A question of learning with pocket money
Tying kids’ pocket money to chores or performance in school has always struck me as problematic.
Being helpful to your parents and doing your best at school are things every child should expect to do.
Don’t get me wrong; I am not above offering a bribe from time to time linked to something I really want to happen (much-wanted Lego set in return for extra effort needed to hop up a maths group at school).
But using pocket money as an incentive can have unintended consequences. It can be like paying a banker bonuses based on how much money they lend out. Don’t be surprised if they dish out risky loans and treat customers less like people than cash machines.
I reread Anita Stokes’ fun wee pocket money guide again the other day and was tickled by the tale of the parents who linked pocket money to the number of goals their son scored. The boy refused to pass to team-mates and headed off on frequent solo charges towards the opponent’s goal.
This is the moment I confess my kids’ pocket money is linked to practising the piano. They get $5 a week and earn it in chunks of $1 for doing practices throughout the week.
I notice two effects. The first is they are practising the piano quite diligently.
The second is that they have one eye on the clock to ensure they don’t practise a nano-second longer than is needed to earn the money.
When it comes to pocket money, parents often seem to focus on using it to teach their kids money lessons.
Give them $2.50 and they have to save $1 towards a long-term goal, give 50 cents to charity and the other $1 they are free to spend.

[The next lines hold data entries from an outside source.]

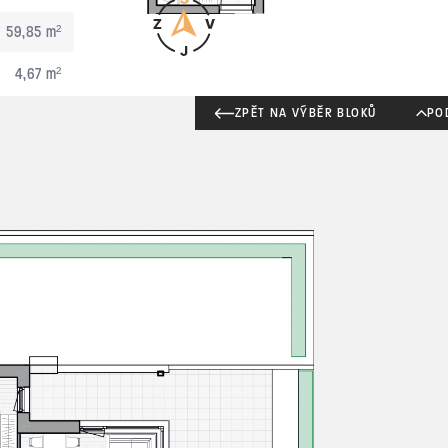
59,85 m²
4,67 m²
ZPĚT NA VÝBĚR BLOKŮ
PO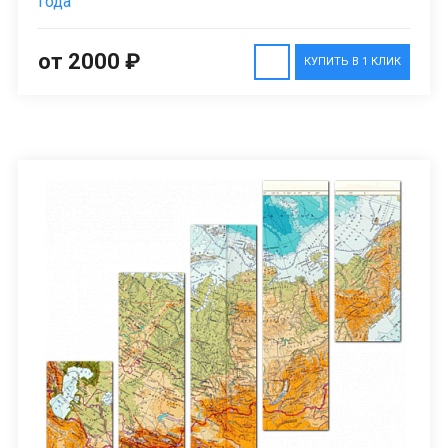
года
от 2000 ₽
КУПИТЬ В 1 КЛИК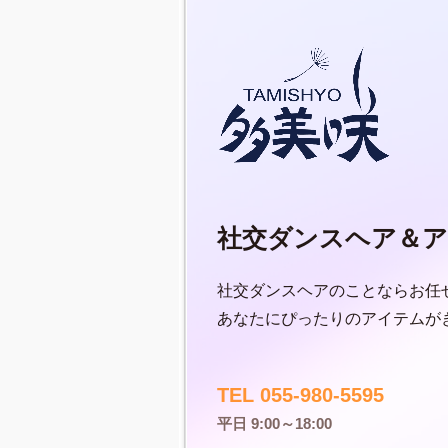
社交ダンスヘア＆ア
社交ダンスヘアのことならお任
あなたにぴったりのアイテムが
TEL 055-980-5595
平日 9:00～18:00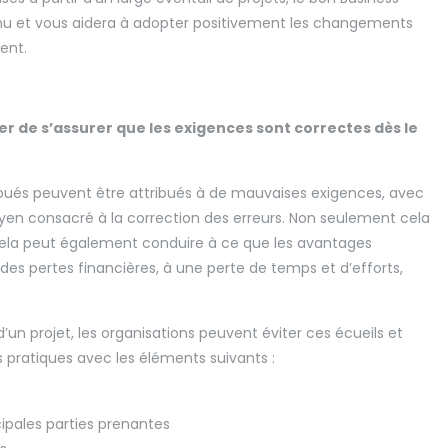
onnu et vous aidera à adopter positivement les changements
ent.
tier de s’assurer que les exigences sont correctes dès le
houés peuvent être attribués à de mauvaises exigences, avec
oyen consacré à la correction des erreurs. Non seulement cela
ela peut également conduire à ce que les avantages
à des pertes financières, à une perte de temps et d’efforts,
’un projet, les organisations peuvent éviter ces écueils et
 pratiques avec les éléments suivants :
ncipales parties prenantes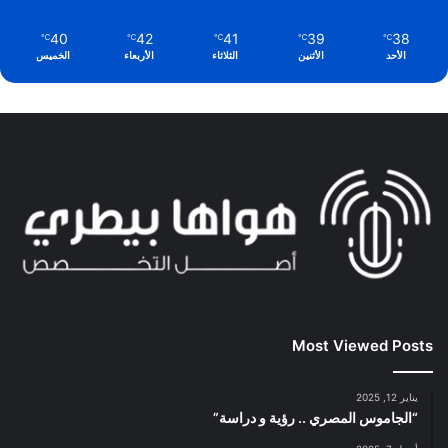
40
42
41
39
38
℃
℃
℃
℃
℃
الأحد
الأثنين
الثلاثاء
الأربعاء
الخميس
Most Viewed Posts
يناير 12, 2025
“الجاموس المصري .. رؤية و دراسة”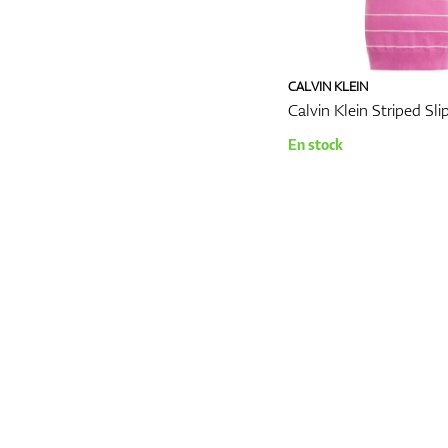
CALVIN KLEIN
Calvin Klein Striped Sli
En stock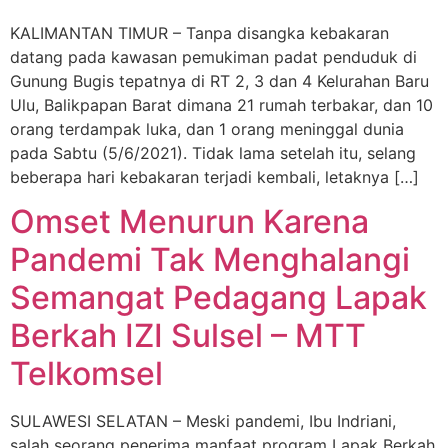
KALIMANTAN TIMUR – Tanpa disangka kebakaran
datang pada kawasan pemukiman padat penduduk di
Gunung Bugis tepatnya di RT 2, 3 dan 4 Kelurahan Baru
Ulu, Balikpapan Barat dimana 21 rumah terbakar, dan 10
orang terdampak luka, dan 1 orang meninggal dunia
pada Sabtu (5/6/2021). Tidak lama setelah itu, selang
beberapa hari kebakaran terjadi kembali, letaknya […]
Omset Menurun Karena
Pandemi Tak Menghalangi
Semangat Pedagang Lapak
Berkah IZI Sulsel – MTT
Telkomsel
SULAWESI SELATAN – Meski pandemi, Ibu Indriani,
salah seorang penerima manfaat program Lapak Berkah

I understand the desire to create systems like this and I reckon they send a message to kids that money is worth treating with thought.
I just think the behaviours you model to your kids have a more powerful influence on the development of their money habits.
My parents never had a pocket money system but they were prudent people who spent money carefully. It rubbed off on me.
Many parents don’t give their kids pocket money. Many can’t afford to. That’s not the end of the world, if they do the other stuff right, especially when the kids are young and don’t need much more than a bike, a ball and a place to kick it around.
Pocket money is not entirely the preserve of parents, though. It also comes from grandparents.
My grandfather used to pay me to mow his lawns.
My grandmother used to give me the odd fiver too (when I was a teenager she called it petrol money. My sisters got clothes money).
The result of these transactions was that I saw a reasonable amount of both of them. We chatted more. My sense of kinship with them both deepened. Sure, the lawns looked OK but we got to spend time together. And the money helped me spread my early teenage wings, bringing a welcome addition to the pittance my paper-round brought in.
I could afford to take girls to the boating lake and dress well (I thought) so as to be able to attract them. That money bought my grandparents and me a bigger stake in each others’ lives – and they were both prudent people too.